**Raw data**.
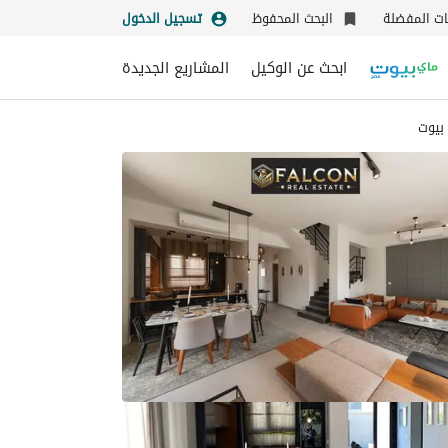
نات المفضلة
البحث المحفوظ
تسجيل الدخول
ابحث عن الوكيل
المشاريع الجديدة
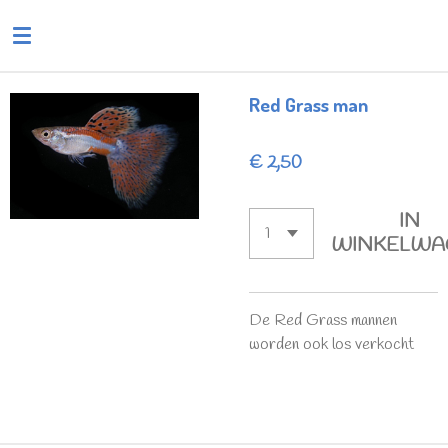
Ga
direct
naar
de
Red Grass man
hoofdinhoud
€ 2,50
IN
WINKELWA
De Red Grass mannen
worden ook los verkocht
==
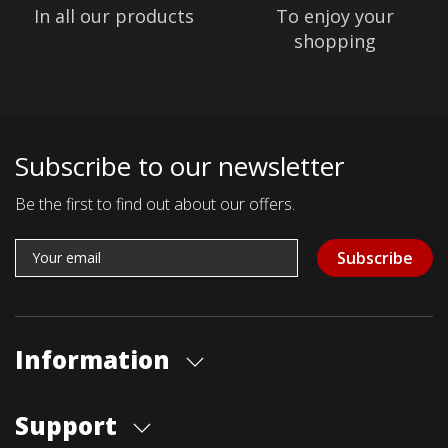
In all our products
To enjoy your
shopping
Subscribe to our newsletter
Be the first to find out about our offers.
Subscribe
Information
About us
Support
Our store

**Problem requirements**.
Every line above holding the string "Subscribe" should be listed.

**Exercise result**.
Subscribe to our newsletter
Subscribe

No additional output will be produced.